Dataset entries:
>>>

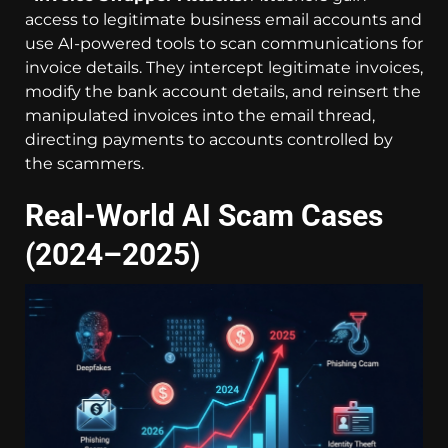
access to legitimate business email accounts and
use AI-powered tools to scan communications for
invoice details. They intercept legitimate invoices,
modify the bank account details, and reinsert the
manipulated invoices into the email thread,
directing payments to accounts controlled by
the scammers.
Real-World AI Scam Cases
(2024–2025)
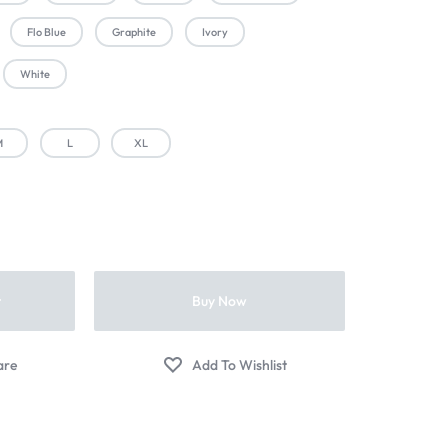
Flo Blue
Graphite
Ivory
White
M
L
XL
t
Buy Now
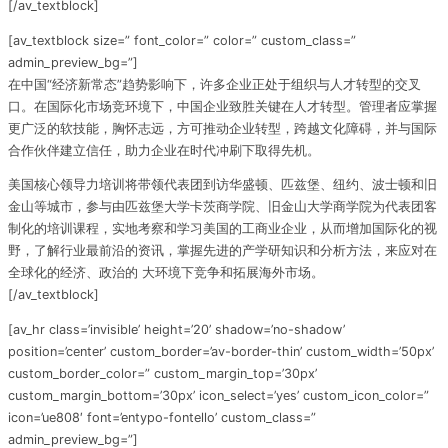
[/av_textblock]
[av_textblock size=” font_color=” color=” custom_class=”
admin_preview_bg=”]
在中国“经济新常态”趋势影响下，许多企业正处于组织与人才转型的交叉
口。在国际化市场竞环境下，中国企业致胜关键在人才转型。管理者应掌握
更广泛的软技能，胸怀志远，方可推动企业转型，跨越文化障碍，并与国际
合作伙伴建立信任，助力企业在时代冲刷下取得先机。
美国核心领导力培训将带领代表团到访华盛顿、匹兹堡、纽约、波士顿和旧
金山等城市，参与由匹兹堡大学卡茨商学院、旧金山大学商学院为代表团客
制化的培训课程，实地考察和学习美国的工商业企业，从而增加国际化的视
野，了解行业最前沿的资讯，掌握先进的产学研知识和分析方法，来应对在
全球化的经济、政治的 大环境下竞争和拓展海外市场。
[/av_textblock]
[av_hr class=’invisible’ height=’20’ shadow=’no-shadow’
position=’center’ custom_border=’av-border-thin’ custom_width=’50px’
custom_border_color=” custom_margin_top=’30px’
custom_margin_bottom=’30px’ icon_select=’yes’ custom_icon_color=”
icon=’ue808′ font=’entypo-fontello’ custom_class=”
admin_preview_bg=”]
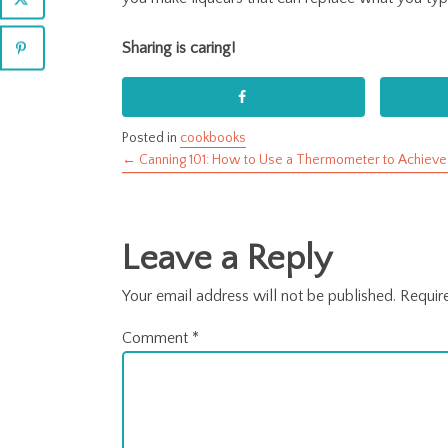
Sharing is caring!
Posted in
cookbooks
← Canning 101: How to Use a Thermometer to Achieve
Posts
navigation
Leave a Reply
Your email address will not be published.
Requir
Comment
*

<<<

Work instruction: The answer must be every line from the entries above that holds the string "email".

Written reply:
access to legitimate business email accounts and
manipulated invoices into the email thread,
Your email address will not be published.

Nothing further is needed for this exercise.